Williams’ ear for the poetry in heightened everyday speech and the comedy of people trying to bring dignity to trivial subjects and squalid situations was never more finely tuned. Left alone with Mrs. Meighan while her husband is trying to take on a big order (after burning down Silva’s gin), the Sicilian gradually draws closer and closer to Baby Doll, implicating her in a series of tiny intimacies. At one point, he cracks a nut with his teeth and offers her some. Flustered, she politely says, “I’m sorry, but I could never eat something that a man had in his mouth.” Looking suitably impressed, he replies, “You’re a lady of some refinement.” Kazan would later claim that Williams was never fully committed to the project, and that Kazan himself ended up writing most of it. On the basis of no evidence besides what’s on the screen, I interpret that as Gadge trying to get back at Tennessee for leaving him high and dry when it came to the ending. The script is based on Williams’ one-act play, 27 Wagons Full of Cotton; the title refers to the price that Silva means to extract from Archie Lee in retaliation for the burning of his cotton gin, which Silva takes in trade during the succession of long afternoons he will be “entertained” by Mrs. Meighan while her hapless husband is busily ginning away.

Nothing of that sort was going to happen or even be suggested in a Hollywood movie of 1956, so the movie wraps in a squall of noise and flapping loose ends, with Silva obtaining legal proof of his enemy’s arson and pledging to, I don’t know, maybe return for Baby Doll… tomorrow, maybe? (Ominously, though, he’s already told her, when she expresses real interest in him, “You’re a child, Mrs. Meighan.” He says it tenderly, wonderingly, as if astonished that she doesn’t know it herself, or that she doesn’t know that men more sophisticated than her husband are not looking to get into long-term romantic relationships with overage children.) But even with the inconclusive shrug of a finish, Baby Doll remains one of the freshest and funniest takes on Southern depravity in the history of the genre. Just be prepared to take a shower after seeing it—not to cool down, but to get the grunge out of your system.

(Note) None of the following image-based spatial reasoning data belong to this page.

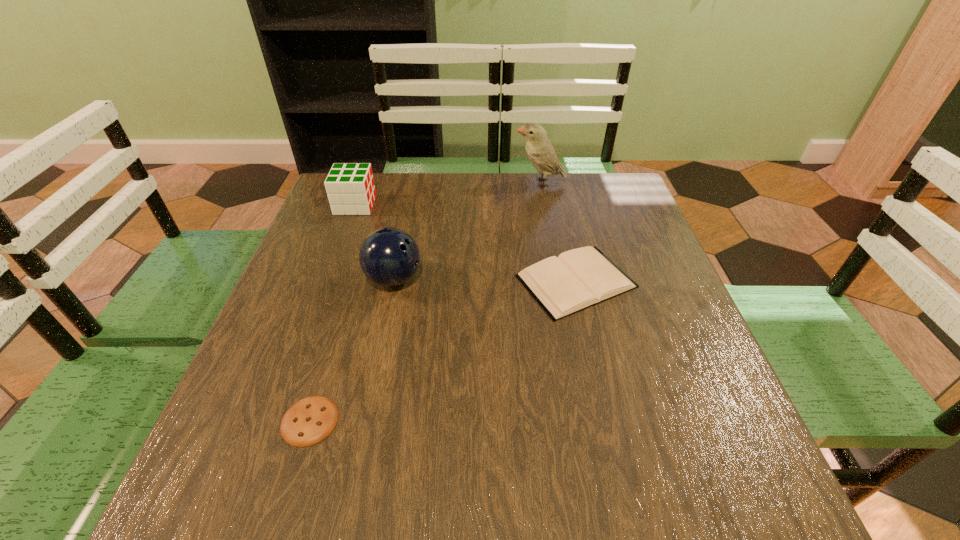
Locate an element on the screen. This screenshot has height=540, width=960. object at the far left corner is located at coordinates (350, 187).

Image resolution: width=960 pixels, height=540 pixels. I want to click on free space at the far edge of the desktop, so click(x=462, y=219).

This screenshot has height=540, width=960. Identify the location of vacant position at the near edge of the desktop. (497, 494).

Locate an element on the screen. The width and height of the screenshot is (960, 540). vacant space at the left edge of the desktop is located at coordinates (277, 450).

Locate an element on the screen. The height and width of the screenshot is (540, 960). vacant space at the right edge of the desktop is located at coordinates (599, 239).

The height and width of the screenshot is (540, 960). I want to click on vacant space at the far left corner of the desktop, so click(x=329, y=199).

Where is `free space at the near right corner`? free space at the near right corner is located at coordinates (778, 507).

Image resolution: width=960 pixels, height=540 pixels. Identify the location of free area in between the bowling ball and the second shortest object. (485, 280).

Locate an element on the screen. This screenshot has width=960, height=540. vacant space that's between the bird and the fourth tallest object is located at coordinates (558, 232).

You are a GUI agent. You are given a task and a screenshot of the screen. Output one action in this format:
    pyautogui.click(x=<x>, y=<y>)
    Task: Click on the free space between the fourth nearest object and the fourth tallest object
    
    Given the screenshot: What is the action you would take?
    pyautogui.click(x=466, y=243)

 Phil Dyess-Nugent is a freelance writer living in Texas. He has contributed to The A.V. Club, HitFlix, Nerve, HiLobrow, and the New Orleans Times-Picayune, among other publications.


  1. Vaccaro's first name is SILVA, not "Silvio" as reviewer Phil Dyess-Nugent kept erroneously referring to him as. Makes me wonder just how closely Mr. Dyess-Nugent listened to the dialogue in the movie.

    By the way, I felt no need to take a shower to "get the grunge out of my system" after watching Baby Doll, but I did take one to cool down after watching Eli Wallach's purring performance on the swing with Carroll Baker. Whew!!

    1. Thank you for pointing that out! Correction has been made.